Henry wobbled into the apartment. Like his own, it only comprised two rooms: a bedroom and a living room; meals were provided downstairs, and there was a shared bathroom at the end of the hall. He flopped down onto a dark-mustard-colored sofa, tipped back his head, and watched Jonathan lighting the lanterns, rekindling the stove, putting the kettle on to boil, a womanly fussing that made Henry smile.
“You know, you really should be more careful,” Jonathan said. “I mean it—what if someone had recognized you?”
“Half the city is doing something. I’m hardly the only one.”
“Yes, but lesser things have ruined a man. You’ve enough secrets as it is.”
“I’m tired of keeping secrets. Let them see me for who I am.”
Jonathan laughed. “You’d be run out of chambers faster than a dog chasing cats, and you most certainly would never take Silk. The only Queen’s Counsel I know are respectable married men with families and children and houses in the suburbs, who keep their predilections discreet.”
“Well . . .” was all Henry said, knowing he was right.
Jonathan made two cups of sweet tea and sat next to Henry on the sofa. Henry shrugged out of his coat and warily took a sip. His hand was trembling slightly. His knee bounced up and down. But the tea was warm and comforting, and steadily he calmed. He glanced across at Jonathan. “Ask how long it took them.”
“How long it took whom?”
“The jury, to reach a verdict, ask me how long.”
“All right—how long?”
“Ten minutes.
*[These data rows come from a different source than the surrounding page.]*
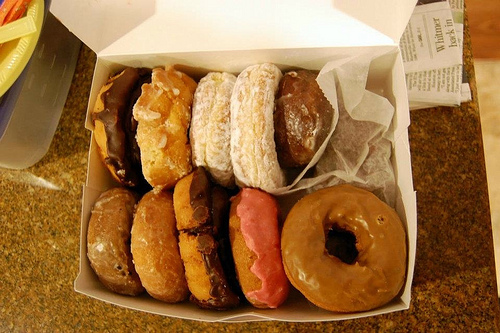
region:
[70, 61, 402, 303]
doughnuts in a box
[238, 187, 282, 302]
this doughnut has pink frosting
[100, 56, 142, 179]
this doughnut has chocolate frosting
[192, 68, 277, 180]
these doughnuts are sugar-coated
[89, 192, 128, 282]
this doughnut is glazed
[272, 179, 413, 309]
this doughnut has brown frosting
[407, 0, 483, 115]
newspapers beside the box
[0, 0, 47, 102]
a yellow plate by the box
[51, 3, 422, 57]
the box is white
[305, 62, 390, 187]
paper in the doughnut box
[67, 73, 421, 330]
donuts in the box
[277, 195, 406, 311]
the frosting is brown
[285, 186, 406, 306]
dough nut in a box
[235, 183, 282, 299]
dough nut in a box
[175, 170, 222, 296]
dough nut in a box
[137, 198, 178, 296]
dough nut in a box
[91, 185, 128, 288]
dough nut in a box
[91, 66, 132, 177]
dough nut in a box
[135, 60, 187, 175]
dough nut in a box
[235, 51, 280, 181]
dough nut in a box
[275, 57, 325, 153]
dough nut in a box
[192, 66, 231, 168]
dough nut in a box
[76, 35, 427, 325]
A box of assorted doughnuts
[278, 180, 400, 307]
This doughnut has maple frosting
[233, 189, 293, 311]
This doughnut has pink frosting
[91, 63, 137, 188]
This doughnut has chocolate frosting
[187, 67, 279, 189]
These doughnuts are coated in powdered sugar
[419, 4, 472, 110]
This is a newspaper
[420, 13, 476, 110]
The newspaper is folded in half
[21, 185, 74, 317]
The tabletop is brown granite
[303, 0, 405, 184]
White tissue paper in the box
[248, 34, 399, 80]
The box is made of cardboard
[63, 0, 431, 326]
donut box missing donut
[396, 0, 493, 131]
bottom corners of two newspapers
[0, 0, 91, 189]
plastic food bucket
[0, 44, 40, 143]
plastic food bucket is transparent, has measurement lines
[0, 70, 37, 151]
blue plastic cover of clear plastic bucket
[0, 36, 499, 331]
a granite countertop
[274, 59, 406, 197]
crumpled up tissue beneath ex-donut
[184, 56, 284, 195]
two plain donuts topped w/ powder/icing/confectioner's sugar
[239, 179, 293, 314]
pink, strawberryesque frosting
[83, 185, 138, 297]
dark glazed donut, singular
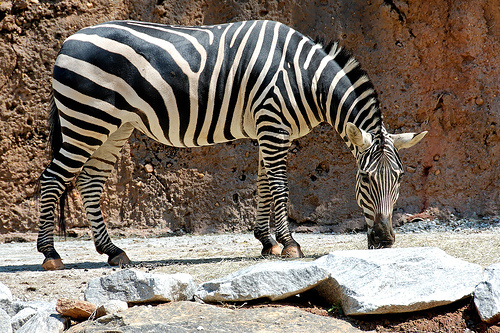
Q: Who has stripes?
A: Zebra.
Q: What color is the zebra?
A: Black and white.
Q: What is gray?
A: Large rocks.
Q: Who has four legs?
A: The zebra.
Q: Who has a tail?
A: A zebra.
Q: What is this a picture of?
A: A zebra.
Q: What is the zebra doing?
A: Eating.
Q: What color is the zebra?
A: White and black.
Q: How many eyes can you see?
A: 2.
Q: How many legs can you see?
A: 4.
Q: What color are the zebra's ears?
A: White.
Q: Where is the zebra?
A: In front of rocks.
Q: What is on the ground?
A: Rocks.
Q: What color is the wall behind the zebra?
A: Red.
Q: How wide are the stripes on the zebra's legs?
A: Narrow.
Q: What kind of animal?
A: Zebra.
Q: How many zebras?
A: One.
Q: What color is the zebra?
A: Black and white.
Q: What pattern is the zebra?
A: Stripes.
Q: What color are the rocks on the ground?
A: Grey.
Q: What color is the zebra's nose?
A: Black.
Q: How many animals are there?
A: 1.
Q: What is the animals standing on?
A: Rocks.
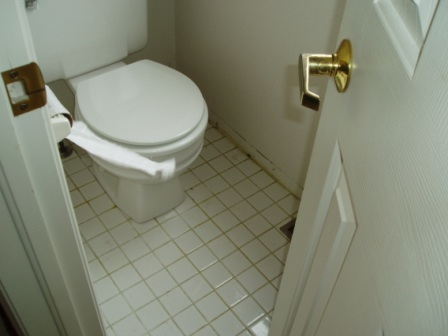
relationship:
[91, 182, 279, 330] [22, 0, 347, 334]
floor inside bathroom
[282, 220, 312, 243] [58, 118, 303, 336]
vent visible on floor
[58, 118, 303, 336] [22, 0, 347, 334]
floor inside bathroom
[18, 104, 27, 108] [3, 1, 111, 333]
screw on frame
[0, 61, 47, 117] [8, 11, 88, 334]
latch on wall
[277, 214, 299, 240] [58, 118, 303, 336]
heater on floor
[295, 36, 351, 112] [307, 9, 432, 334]
door handle on door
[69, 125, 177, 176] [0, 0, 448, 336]
toilet paper on bathroom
Less. I hadn’t even time to reach the courthouse door.”
“It sounds like you stood no chance.”
“Probably not. They called me Judas in the courtroom. And here this man beat another to death with his fists and was cheered when he was set free.”
“Will you appeal?”
“They won’t want me to, I am sure, but I don’t see that I have any choice. It is a manifestly unsafe decision. The judge should have intervened.”
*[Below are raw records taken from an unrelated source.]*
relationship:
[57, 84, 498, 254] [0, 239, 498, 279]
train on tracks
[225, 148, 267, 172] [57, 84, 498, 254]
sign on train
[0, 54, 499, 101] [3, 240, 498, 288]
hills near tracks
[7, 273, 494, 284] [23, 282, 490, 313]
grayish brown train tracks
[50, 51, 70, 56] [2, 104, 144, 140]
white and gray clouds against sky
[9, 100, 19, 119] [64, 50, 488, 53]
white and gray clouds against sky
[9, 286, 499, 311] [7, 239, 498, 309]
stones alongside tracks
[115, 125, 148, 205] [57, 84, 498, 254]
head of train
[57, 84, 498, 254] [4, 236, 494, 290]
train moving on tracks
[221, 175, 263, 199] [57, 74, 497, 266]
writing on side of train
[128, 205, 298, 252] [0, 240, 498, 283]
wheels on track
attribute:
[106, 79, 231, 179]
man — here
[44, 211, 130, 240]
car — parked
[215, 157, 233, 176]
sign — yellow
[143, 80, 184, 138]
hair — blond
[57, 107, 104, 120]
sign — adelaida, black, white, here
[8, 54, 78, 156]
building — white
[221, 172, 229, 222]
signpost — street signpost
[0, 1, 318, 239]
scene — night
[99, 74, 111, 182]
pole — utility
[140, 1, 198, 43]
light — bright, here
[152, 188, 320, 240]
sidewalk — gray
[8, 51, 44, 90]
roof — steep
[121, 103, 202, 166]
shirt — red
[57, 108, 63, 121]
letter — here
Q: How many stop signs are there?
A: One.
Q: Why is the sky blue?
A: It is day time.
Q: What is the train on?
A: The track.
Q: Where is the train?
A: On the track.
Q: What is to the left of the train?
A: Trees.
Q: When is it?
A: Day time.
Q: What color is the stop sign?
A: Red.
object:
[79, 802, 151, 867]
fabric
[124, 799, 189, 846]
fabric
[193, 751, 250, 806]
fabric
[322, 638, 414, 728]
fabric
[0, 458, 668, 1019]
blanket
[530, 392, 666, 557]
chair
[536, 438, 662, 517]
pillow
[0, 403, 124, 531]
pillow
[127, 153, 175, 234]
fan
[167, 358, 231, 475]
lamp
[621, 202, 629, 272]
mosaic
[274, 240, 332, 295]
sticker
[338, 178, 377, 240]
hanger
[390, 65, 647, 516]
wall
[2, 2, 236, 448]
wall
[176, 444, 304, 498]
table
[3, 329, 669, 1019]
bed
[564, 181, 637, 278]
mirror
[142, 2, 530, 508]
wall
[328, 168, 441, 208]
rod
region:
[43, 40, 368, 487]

“You mustn’t take it personally, Henry. I’m sure you did all you could.”
“But I do take it personally. And so should you. If it had been you or I killed by that man, Jonathan, or a Chinaman or an Afghan, or anyone else who doesn’t fit, do you honestly think the verd
ict would have been any different? You’ve just said it yourself: we should hide like mice in our holes hoping no one will notice what we are. Nonsense. The law is the law, and all men should be equal under it, including Clarence, especially him.”
He shook his head and finished his tea. Jonathan took the cup and returned it to the sideboard, perched on the sofa again. “Well, you should do something about it then. You obviously feel very strongly. Take the cases nobody else wants, force them to change.”
Henry puttered his lips dismissively. “Then I would be ruined. I’d lose every one.”
“Not necessarily.”
“I have ambitions of my own, Jonathan.”
“I know you do, I’m only saying—”
“Anyway, why is this on my shoulders suddenly?”
“You’re angry, that’s all. I’m trying to help.”
“I’m angry because I lost today.”
“If that’s how you want to see it.”
“Meaning what?”
“Meaning you’re also angry because you care.”
“Of course I bloody care. That verdict was a disgrace.”
“I agree.”
“Good.”
“Good.”
Henry smiled ruefully. He sank back into the sofa and let his head fall, turned it sideways to look at his friend. Jonathan sitting primly with his knees together and hands clasped, square-shouldered in his robe, tufts of pale hair visible beneath the collar of his pajama shirt.
“Sit with me,” Henry said, and Jonathan laughed.